In the struggling Gaza Strip, Omar Ramlawi’s plastic factory is one of the few businesses that has managed to stay afloat, overcoming dire shortages of raw materials by resorting to an unusual source: recycling. Recycling has never been a priority in Gaza, a crowded and impoverished seaside territory whose already weak economy has been devastated by years of conflict with Israel and mismanagement by the strip’s ruling Islamic militant Hamas movement. The empty bottles and shopping bags strewn on Gaza’s beaches and roadsides provide vivid reminders of the lack of environmental awareness among its residents.
Ramlawi has begun to change this, collecting tons of bags, bottles and other items to keep his factory open.
With raw materials restricted under an Israeli blockade, Ramlawi says that he would have had to shutter the plant and lay off his 50 workers long ago. Instead, thanks to the recycling effort, his factory in east Gaza City produces between 1.5 to 2 tons of irrigation pipes, black trash bags and cable hoses each day all supplied to the local market.
“Due to the siege and restrictions on imports, we had to use the materials available in Gaza and recycle it,” Ramlawi said as workers behind him reeled a newly produced hose on a wheel out from the production line. “That’s how the idea came and we started developing it.”
Israel and Egypt imposed the blockade on Gaza after Hamas seized control of the territory from the forces of Palestinian President Mahmoud Abbas in 2007. The blockade has restricted the movement of people and goods in and out of the territory.
Israel says the policy is needed to prevent Hamas, a militant group committed to Israel’s destruction, from building up its arsenal of rockets and other weapons. But the restrictions have crippled Gaza’s economy. Scores of factories have been forced to close, and unemployment is over 40 percent, according to the World Bank and other international estimates.
At times, Israel has restricted imports of polyethylene, a key material for Ramlawi. And in recent months, it has stopped them altogether. Ramlawi says he hasn’t received a shipment in three months.

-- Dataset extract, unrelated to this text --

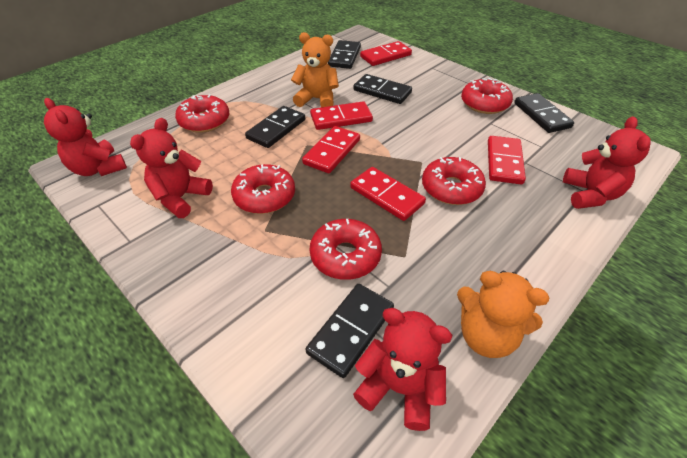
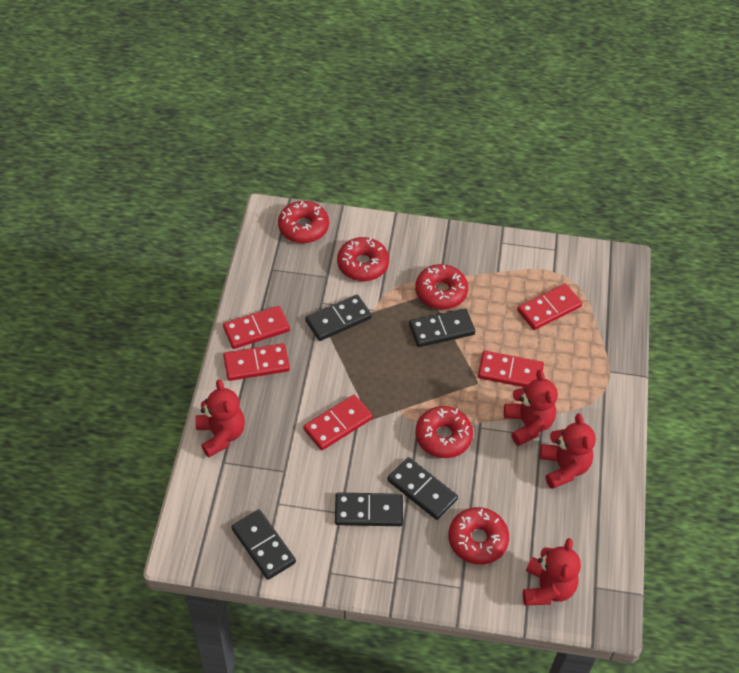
orange teddy bear: [291,32,339,107] [457,271,550,358] = 2 -> none = 0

COGAT, the Israeli defense agency responsible for dealing with civilian issues in Gaza, said that polyethylene is on a list of “dual-use” materials that can be diverted by Hamas for military purposes. While such materials are sometimes allowed into Gaza, “they require security checks to ensure that the materials reach their proper destination to benefit the residents of Gaza,” COGAT said in a statement.
The Gaza Strip produces 1,700 tons of solid waste daily, according to Abdulrahim Abu al-Qomboz, head of the environment department in Gaza municipality. Plastic makes up 15 percent of the waste, and he said his office is pleased with the recycling effort.

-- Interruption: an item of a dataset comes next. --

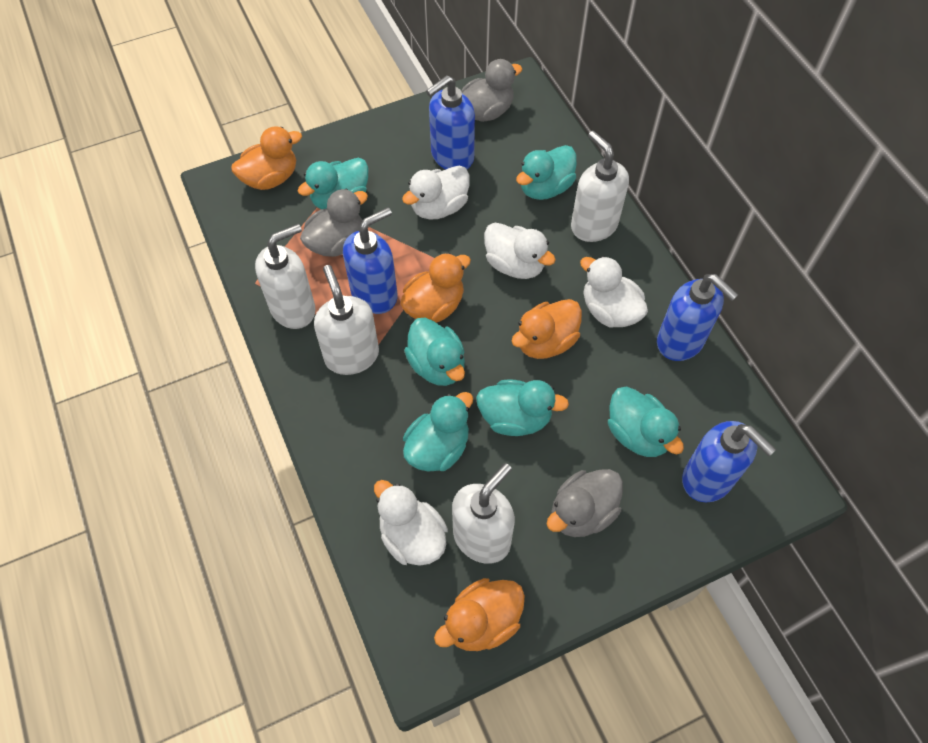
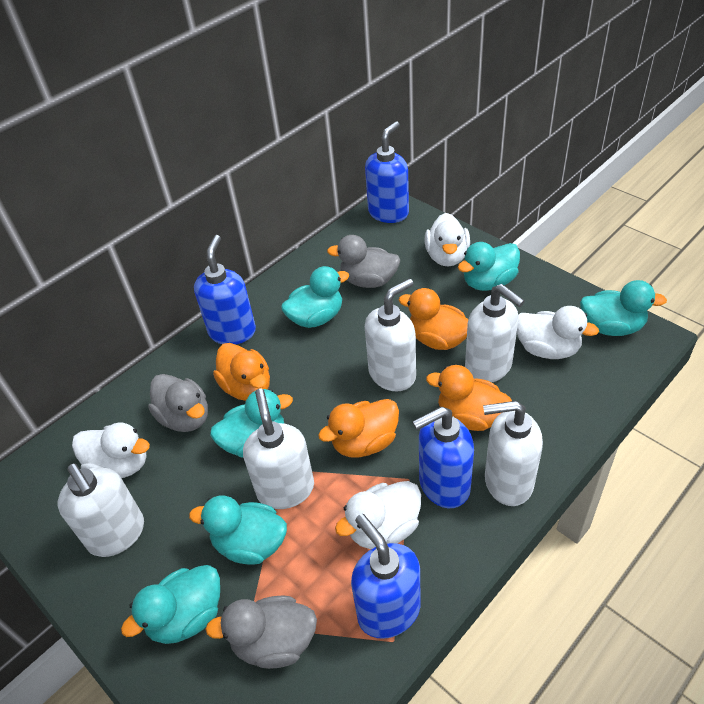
white soap dispenser: [255,224,316,329] [314,265,379,375] [452,463,515,564] [571,131,629,242] = 4 -> [58,463,144,557] [243,388,314,509] [365,279,416,391] [465,284,525,383] [483,401,543,506] = 5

“We encourage the recycling of garbage in an organized way, not only plastic, but all components of solid waste,” he said.
At the factory, two workers were sorting abandoned water tanks, juice containers and plastic crates one recent morning and chopping them up in a grinder. After that, the ground plastic was sent for washing manually, where workers used a shovel to stir the fragments in washing tubs before moving them in buckets to a locally made dryer.
The plastic was further processed using a combination of old machines and manual techniques until it was finally turned into tiny balls. These balls, together with raw polyethylene, then went to production lines.
The process produces a substance that is close to polyethylene, Ramlawi said. Without it, he would have run out of his meager supply months ago and gone out of business.
The plastic is mostly recovered from landfills and road waste containers by poor or jobless individuals a process that the municipality turns a blind eye to, despite health concerns.
For Nasrallah al-Rifi, a father of six, searching through garbage is a matter of survival. Married since 2006, he has six children and can’t find regular work.
“I do this to feed my children,” he said as he collected plastic from a landfill in Gaza City. He said he sells the plastic to subcontractors who then send it to factories like Ramlawi’s, the largest of the six such factories in Gaza. He sells a cartload of plastic trash for 15 or 20 shekels, or roughly $5.
“I can give my son a shekel when he goes to school,” he said. “It’s better than sending him with no money.”